**What the task asks**. Give back every line of the material below exactly, but no images.

**Data block**.
+===+
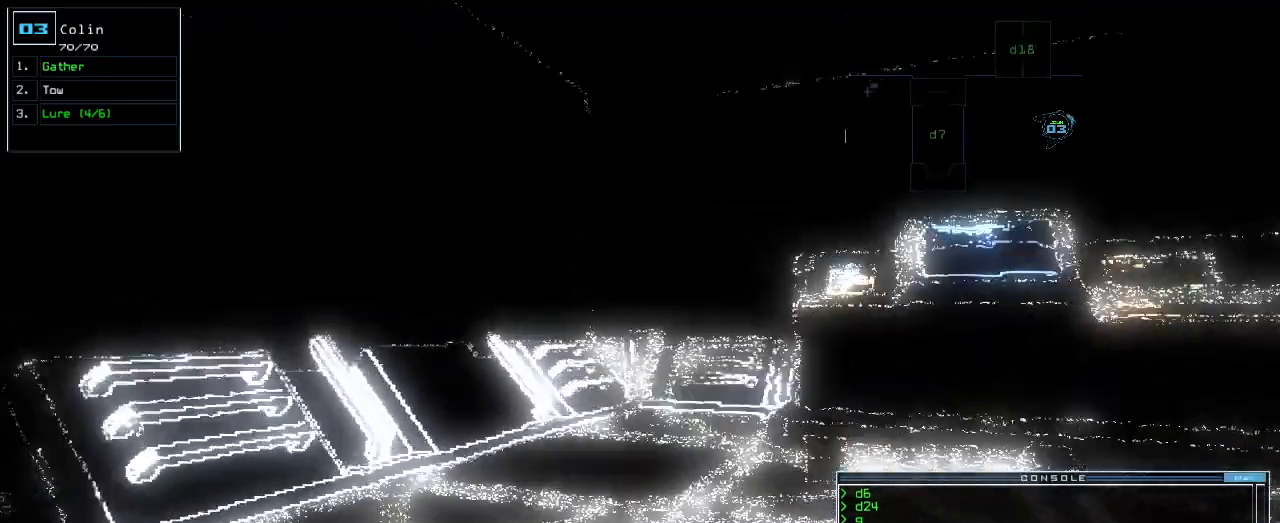
{"keys": ["right", "up"], "events": [[20, "right", "down"], [120, "right", "up"], [480, "right", "down"]]}
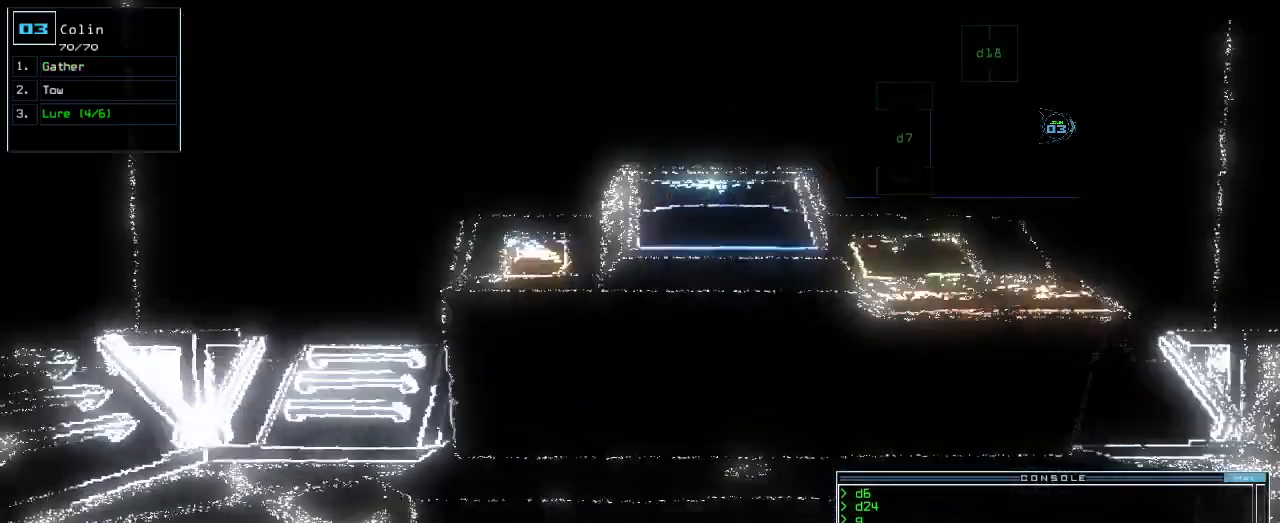
{"keys": ["right", "up"], "events": []}
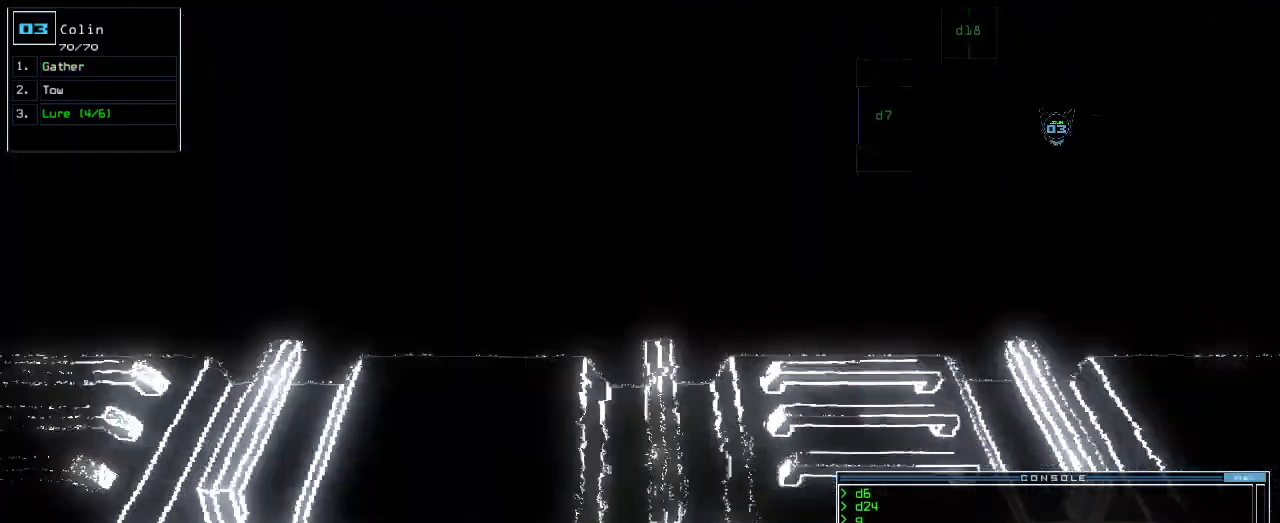
{"keys": [], "events": [[40, "space", "down"], [40, "up", "up"], [100, "right", "up"], [120, "space", "up"]]}
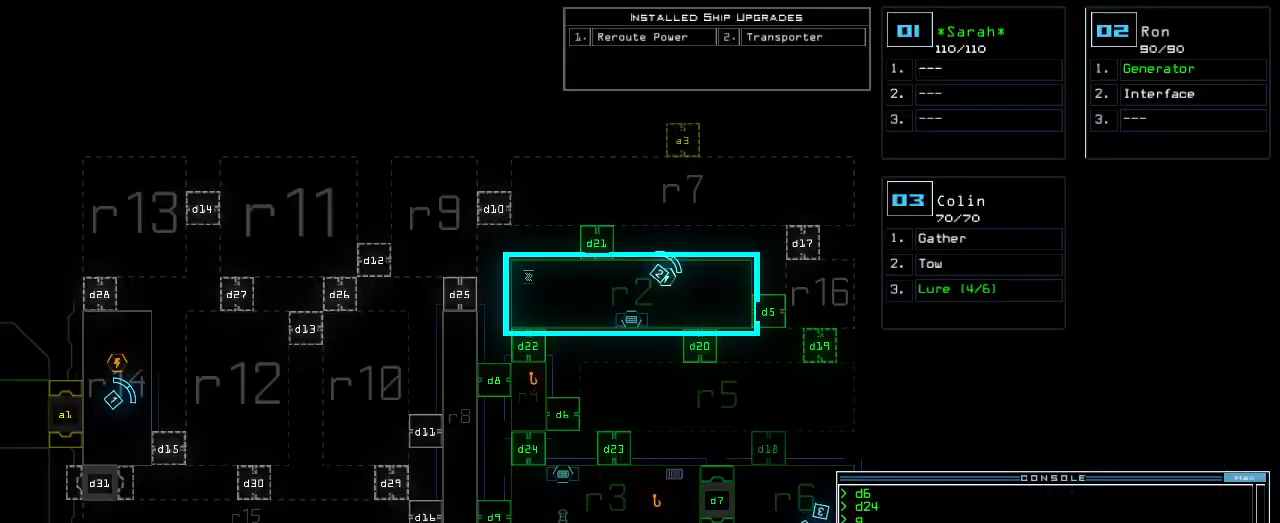
{"keys": [], "events": [[260, "right", "down"], [320, "right", "up"]]}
+===+
**Response**.
{"keys": ["right", "up"], "events": [[20, "right", "down"], [120, "right", "up"], [480, "right", "down"]]}
{"keys": ["right", "up"], "events": []}
{"keys": [], "events": [[40, "space", "down"], [40, "up", "up"], [100, "right", "up"], [120, "space", "up"]]}
{"keys": [], "events": [[260, "right", "down"], [320, "right", "up"]]}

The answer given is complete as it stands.